**What is expected:** Write out each of the rows below word for word, leaving out the pictures.

[START OF Material shown]

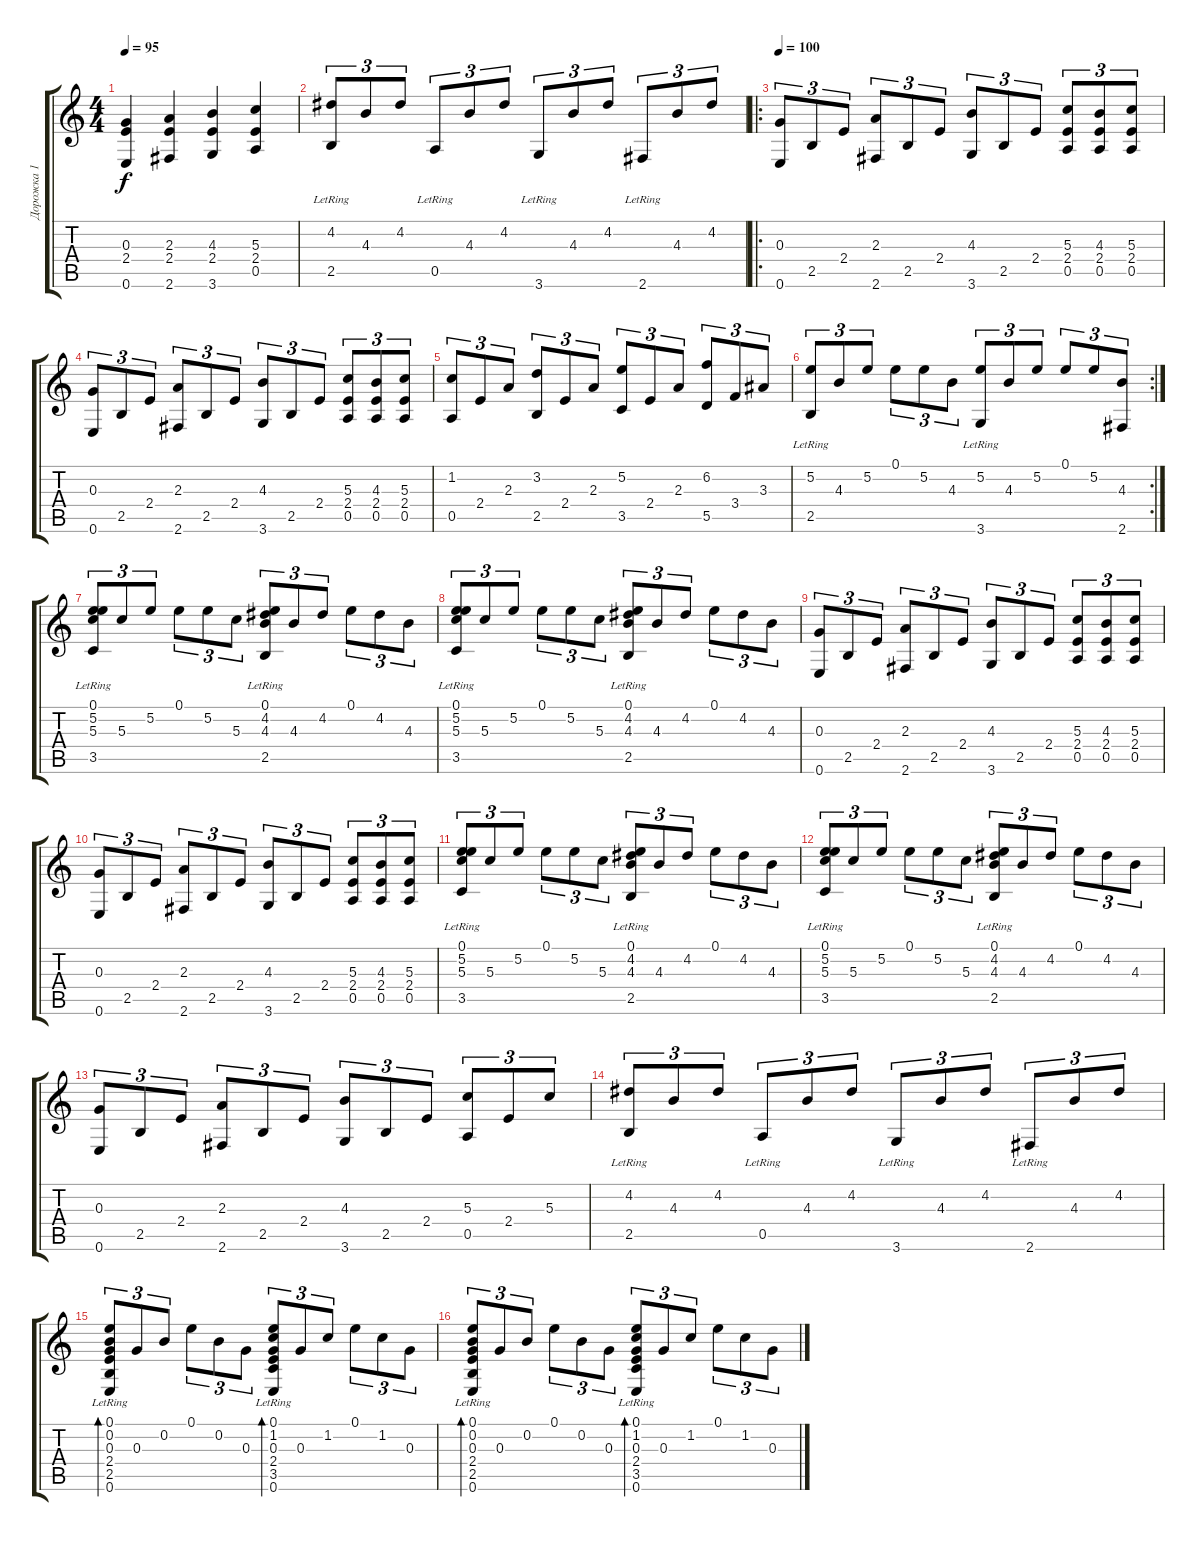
\track ("Дорожка 1" "Дорожка 1") {instrument acousticguitarsteel}
\staff {score tabs}
\tuning (E4 B3 G3 D3 A2 E2) {hide}
\ts (4 4)
\tempo 95
\clef g2
\ks c
(0.3 2.4 0.6).4{dy f} (2.3 2.4 2.6).4 (4.3 2.4 3.6).4 (5.3 2.4 0.5).4 |
(4.2 2.5{lr}).8{tu (3 2)} 4.3.8{tu (3 2)} 4.2.8{tu (3 2)} 0.5{lr}.8{tu (3 2)} 4.3.8{tu (3 2)} 4.2.8{tu (3 2)} 3.6{lr}.8{tu (3 2)} 4.3.8{tu (3 2)} 4.2.8{tu (3 2)} 2.6{lr}.8{tu (3 2)} 4.3.8{tu (3 2)} 4.2.8{tu (3 2)} |
\ro
\tempo 100
(0.3 0.6).8{tu (3 2)} 2.5.8{tu (3 2)} 2.4.8{tu (3 2)} (2.3 2.6).8{tu (3 2)} 2.5.8{tu (3 2)} 2.4.8{tu (3 2)} (4.3 3.6).8{tu (3 2)} 2.5.8{tu (3 2)} 2.4.8{tu (3 2)} (5.3 2.4 0.5).8{tu (3 2)} (4.3 2.4 0.5).8{tu (3 2)} (5.3 2.4 0.5).8{tu (3 2)} |
(0.3 0.6).8{tu (3 2)} 2.5.8{tu (3 2)} 2.4.8{tu (3 2)} (2.3 2.6).8{tu (3 2)} 2.5.8{tu (3 2)} 2.4.8{tu (3 2)} (4.3 3.6).8{tu (3 2)} 2.5.8{tu (3 2)} 2.4.8{tu (3 2)} (5.3 2.4 0.5).8{tu (3 2)} (4.3 2.4 0.5).8{tu (3 2)} (5.3 2.4 0.5).8{tu (3 2)} |
(1.2 0.5).8{tu (3 2)} 2.4.8{tu (3 2)} 2.3.8{tu (3 2)} (3.2 2.5).8{tu (3 2)} 2.4.8{tu (3 2)} 2.3.8{tu (3 2)} (5.2 3.5).8{tu (3 2)} 2.4.8{tu (3 2)} 2.3.8{tu (3 2)} (6.2 5.5).8{tu (3 2)} 3.4.8{tu (3 2)} 3.3.8{tu (3 2)} |
\rc 2
(5.2 2.5{lr}).8{tu (3 2)} 4.3.8{tu (3 2)} 5.2.8{tu (3 2)} 0.1.8{tu (3 2)} 5.2.8{tu (3 2)} 4.3.8{tu (3 2)} (5.2 3.6{lr}).8{tu (3 2)} 4.3.8{tu (3 2)} 5.2.8{tu (3 2)} 0.1.8{tu (3 2)} 5.2.8{tu (3 2)} (4.3 2.6).8{tu (3 2)} |
(0.1 5.2 5.3 3.5{lr}).8{tu (3 2)} 5.3.8{tu (3 2)} 5.2.8{tu (3 2)} 0.1.8{tu (3 2)} 5.2.8{tu (3 2)} 5.3.8{tu (3 2)} (0.1 4.2 4.3 2.5{lr}).8{tu (3 2)} 4.3.8{tu (3 2)} 4.2.8{tu (3 2)} 0.1.8{tu (3 2)} 4.2.8{tu (3 2)} 4.3.8{tu (3 2)} |
(0.1 5.2 5.3 3.5{lr}).8{tu (3 2)} 5.3.8{tu (3 2)} 5.2.8{tu (3 2)} 0.1.8{tu (3 2)} 5.2.8{tu (3 2)} 5.3.8{tu (3 2)} (0.1 4.2 4.3 2.5{lr}).8{tu (3 2)} 4.3.8{tu (3 2)} 4.2.8{tu (3 2)} 0.1.8{tu (3 2)} 4.2.8{tu (3 2)} 4.3.8{tu (3 2)} |
(0.3 0.6).8{tu (3 2)} 2.5.8{tu (3 2)} 2.4.8{tu (3 2)} (2.3 2.6).8{tu (3 2)} 2.5.8{tu (3 2)} 2.4.8{tu (3 2)} (4.3 3.6).8{tu (3 2)} 2.5.8{tu (3 2)} 2.4.8{tu (3 2)} (5.3 2.4 0.5).8{tu (3 2)} (4.3 2.4 0.5).8{tu (3 2)} (5.3 2.4 0.5).8{tu (3 2)} |
(0.3 0.6).8{tu (3 2)} 2.5.8{tu (3 2)} 2.4.8{tu (3 2)} (2.3 2.6).8{tu (3 2)} 2.5.8{tu (3 2)} 2.4.8{tu (3 2)} (4.3 3.6).8{tu (3 2)} 2.5.8{tu (3 2)} 2.4.8{tu (3 2)} (5.3 2.4 0.5).8{tu (3 2)} (4.3 2.4 0.5).8{tu (3 2)} (5.3 2.4 0.5).8{tu (3 2)} |
(0.1 5.2 5.3 3.5{lr}).8{tu (3 2)} 5.3.8{tu (3 2)} 5.2.8{tu (3 2)} 0.1.8{tu (3 2)} 5.2.8{tu (3 2)} 5.3.8{tu (3 2)} (0.1 4.2 4.3 2.5{lr}).8{tu (3 2)} 4.3.8{tu (3 2)} 4.2.8{tu (3 2)} 0.1.8{tu (3 2)} 4.2.8{tu (3 2)} 4.3.8{tu (3 2)} |
(0.1 5.2 5.3 3.5{lr}).8{tu (3 2)} 5.3.8{tu (3 2)} 5.2.8{tu (3 2)} 0.1.8{tu (3 2)} 5.2.8{tu (3 2)} 5.3.8{tu (3 2)} (0.1 4.2 4.3 2.5{lr}).8{tu (3 2)} 4.3.8{tu (3 2)} 4.2.8{tu (3 2)} 0.1.8{tu (3 2)} 4.2.8{tu (3 2)} 4.3.8{tu (3 2)} |
(0.3 0.6).8{tu (3 2)} 2.5.8{tu (3 2)} 2.4.8{tu (3 2)} (2.3 2.6).8{tu (3 2)} 2.5.8{tu (3 2)} 2.4.8{tu (3 2)} (4.3 3.6).8{tu (3 2)} 2.5.8{tu (3 2)} 2.4.8{tu (3 2)} (5.3 0.5).8{tu (3 2)} 2.4.8{tu (3 2)} 5.3.8{tu (3 2)} |
(4.2 2.5{lr}).8{tu (3 2)} 4.3.8{tu (3 2)} 4.2.8{tu (3 2)} 0.5{lr}.8{tu (3 2)} 4.3.8{tu (3 2)} 4.2.8{tu (3 2)} 3.6{lr}.8{tu (3 2)} 4.3.8{tu (3 2)} 4.2.8{tu (3 2)} 2.6{lr}.8{tu (3 2)} 4.3.8{tu (3 2)} 4.2.8{tu (3 2)} |
(0.1 0.2 0.3 2.4{lr} 2.5{lr} 0.6{lr}).8{tu (3 2) bd 60} 0.3.8{tu (3 2)} 0.2.8{tu (3 2)} 0.1.8{tu (3 2)} 0.2.8{tu (3 2)} 0.3.8{tu (3 2)} (0.1 1.2 0.3 2.4{lr} 3.5{lr} 0.6{lr}).8{tu (3 2) bd 60} 0.3.8{tu (3 2)} 1.2.8{tu (3 2)} 0.1.8{tu (3 2)} 1.2.8{tu (3 2)} 0.3.8{tu (3 2)} |
(0.1 0.2 0.3 2.4{lr} 2.5{lr} 0.6{lr}).8{tu (3 2) bd 60} 0.3.8{tu (3 2)} 0.2.8{tu (3 2)} 0.1.8{tu (3 2)} 0.2.8{tu (3 2)} 0.3.8{tu (3 2)} (0.1 1.2 0.3 2.4{lr} 3.5{lr} 0.6{lr}).8{tu (3 2) bd 60} 0.3.8{tu (3 2)} 1.2.8{tu (3 2)} 0.1.8{tu (3 2)} 1.2.8{tu (3 2)} 0.3.8{tu (3 2)}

[END OF Material shown]

**Exercise output:**
\track ("Дорожка 1" "Дорожка 1") {instrument acousticguitarsteel}
\staff {score tabs}
\tuning (E4 B3 G3 D3 A2 E2) {hide}
\ts (4 4)
\tempo 95
\clef g2
\ks c
(0.3 2.4 0.6).4{dy f} (2.3 2.4 2.6).4 (4.3 2.4 3.6).4 (5.3 2.4 0.5).4 |
(4.2 2.5{lr}).8{tu (3 2)} 4.3.8{tu (3 2)} 4.2.8{tu (3 2)} 0.5{lr}.8{tu (3 2)} 4.3.8{tu (3 2)} 4.2.8{tu (3 2)} 3.6{lr}.8{tu (3 2)} 4.3.8{tu (3 2)} 4.2.8{tu (3 2)} 2.6{lr}.8{tu (3 2)} 4.3.8{tu (3 2)} 4.2.8{tu (3 2)} |
\ro
\tempo 100
(0.3 0.6).8{tu (3 2)} 2.5.8{tu (3 2)} 2.4.8{tu (3 2)} (2.3 2.6).8{tu (3 2)} 2.5.8{tu (3 2)} 2.4.8{tu (3 2)} (4.3 3.6).8{tu (3 2)} 2.5.8{tu (3 2)} 2.4.8{tu (3 2)} (5.3 2.4 0.5).8{tu (3 2)} (4.3 2.4 0.5).8{tu (3 2)} (5.3 2.4 0.5).8{tu (3 2)} |
(0.3 0.6).8{tu (3 2)} 2.5.8{tu (3 2)} 2.4.8{tu (3 2)} (2.3 2.6).8{tu (3 2)} 2.5.8{tu (3 2)} 2.4.8{tu (3 2)} (4.3 3.6).8{tu (3 2)} 2.5.8{tu (3 2)} 2.4.8{tu (3 2)} (5.3 2.4 0.5).8{tu (3 2)} (4.3 2.4 0.5).8{tu (3 2)} (5.3 2.4 0.5).8{tu (3 2)} |
(1.2 0.5).8{tu (3 2)} 2.4.8{tu (3 2)} 2.3.8{tu (3 2)} (3.2 2.5).8{tu (3 2)} 2.4.8{tu (3 2)} 2.3.8{tu (3 2)} (5.2 3.5).8{tu (3 2)} 2.4.8{tu (3 2)} 2.3.8{tu (3 2)} (6.2 5.5).8{tu (3 2)} 3.4.8{tu (3 2)} 3.3.8{tu (3 2)} |
\rc 2
(5.2 2.5{lr}).8{tu (3 2)} 4.3.8{tu (3 2)} 5.2.8{tu (3 2)} 0.1.8{tu (3 2)} 5.2.8{tu (3 2)} 4.3.8{tu (3 2)} (5.2 3.6{lr}).8{tu (3 2)} 4.3.8{tu (3 2)} 5.2.8{tu (3 2)} 0.1.8{tu (3 2)} 5.2.8{tu (3 2)} (4.3 2.6).8{tu (3 2)} |
(0.1 5.2 5.3 3.5{lr}).8{tu (3 2)} 5.3.8{tu (3 2)} 5.2.8{tu (3 2)} 0.1.8{tu (3 2)} 5.2.8{tu (3 2)} 5.3.8{tu (3 2)} (0.1 4.2 4.3 2.5{lr}).8{tu (3 2)} 4.3.8{tu (3 2)} 4.2.8{tu (3 2)} 0.1.8{tu (3 2)} 4.2.8{tu (3 2)} 4.3.8{tu (3 2)} |
(0.1 5.2 5.3 3.5{lr}).8{tu (3 2)} 5.3.8{tu (3 2)} 5.2.8{tu (3 2)} 0.1.8{tu (3 2)} 5.2.8{tu (3 2)} 5.3.8{tu (3 2)} (0.1 4.2 4.3 2.5{lr}).8{tu (3 2)} 4.3.8{tu (3 2)} 4.2.8{tu (3 2)} 0.1.8{tu (3 2)} 4.2.8{tu (3 2)} 4.3.8{tu (3 2)} |
(0.3 0.6).8{tu (3 2)} 2.5.8{tu (3 2)} 2.4.8{tu (3 2)} (2.3 2.6).8{tu (3 2)} 2.5.8{tu (3 2)} 2.4.8{tu (3 2)} (4.3 3.6).8{tu (3 2)} 2.5.8{tu (3 2)} 2.4.8{tu (3 2)} (5.3 2.4 0.5).8{tu (3 2)} (4.3 2.4 0.5).8{tu (3 2)} (5.3 2.4 0.5).8{tu (3 2)} |
(0.3 0.6).8{tu (3 2)} 2.5.8{tu (3 2)} 2.4.8{tu (3 2)} (2.3 2.6).8{tu (3 2)} 2.5.8{tu (3 2)} 2.4.8{tu (3 2)} (4.3 3.6).8{tu (3 2)} 2.5.8{tu (3 2)} 2.4.8{tu (3 2)} (5.3 2.4 0.5).8{tu (3 2)} (4.3 2.4 0.5).8{tu (3 2)} (5.3 2.4 0.5).8{tu (3 2)} |
(0.1 5.2 5.3 3.5{lr}).8{tu (3 2)} 5.3.8{tu (3 2)} 5.2.8{tu (3 2)} 0.1.8{tu (3 2)} 5.2.8{tu (3 2)} 5.3.8{tu (3 2)} (0.1 4.2 4.3 2.5{lr}).8{tu (3 2)} 4.3.8{tu (3 2)} 4.2.8{tu (3 2)} 0.1.8{tu (3 2)} 4.2.8{tu (3 2)} 4.3.8{tu (3 2)} |
(0.1 5.2 5.3 3.5{lr}).8{tu (3 2)} 5.3.8{tu (3 2)} 5.2.8{tu (3 2)} 0.1.8{tu (3 2)} 5.2.8{tu (3 2)} 5.3.8{tu (3 2)} (0.1 4.2 4.3 2.5{lr}).8{tu (3 2)} 4.3.8{tu (3 2)} 4.2.8{tu (3 2)} 0.1.8{tu (3 2)} 4.2.8{tu (3 2)} 4.3.8{tu (3 2)} |
(0.3 0.6).8{tu (3 2)} 2.5.8{tu (3 2)} 2.4.8{tu (3 2)} (2.3 2.6).8{tu (3 2)} 2.5.8{tu (3 2)} 2.4.8{tu (3 2)} (4.3 3.6).8{tu (3 2)} 2.5.8{tu (3 2)} 2.4.8{tu (3 2)} (5.3 0.5).8{tu (3 2)} 2.4.8{tu (3 2)} 5.3.8{tu (3 2)} |
(4.2 2.5{lr}).8{tu (3 2)} 4.3.8{tu (3 2)} 4.2.8{tu (3 2)} 0.5{lr}.8{tu (3 2)} 4.3.8{tu (3 2)} 4.2.8{tu (3 2)} 3.6{lr}.8{tu (3 2)} 4.3.8{tu (3 2)} 4.2.8{tu (3 2)} 2.6{lr}.8{tu (3 2)} 4.3.8{tu (3 2)} 4.2.8{tu (3 2)} |
(0.1 0.2 0.3 2.4{lr} 2.5{lr} 0.6{lr}).8{tu (3 2) bd 60} 0.3.8{tu (3 2)} 0.2.8{tu (3 2)} 0.1.8{tu (3 2)} 0.2.8{tu (3 2)} 0.3.8{tu (3 2)} (0.1 1.2 0.3 2.4{lr} 3.5{lr} 0.6{lr}).8{tu (3 2) bd 60} 0.3.8{tu (3 2)} 1.2.8{tu (3 2)} 0.1.8{tu (3 2)} 1.2.8{tu (3 2)} 0.3.8{tu (3 2)} |
(0.1 0.2 0.3 2.4{lr} 2.5{lr} 0.6{lr}).8{tu (3 2) bd 60} 0.3.8{tu (3 2)} 0.2.8{tu (3 2)} 0.1.8{tu (3 2)} 0.2.8{tu (3 2)} 0.3.8{tu (3 2)} (0.1 1.2 0.3 2.4{lr} 3.5{lr} 0.6{lr}).8{tu (3 2) bd 60} 0.3.8{tu (3 2)} 1.2.8{tu (3 2)} 0.1.8{tu (3 2)} 1.2.8{tu (3 2)} 0.3.8{tu (3 2)}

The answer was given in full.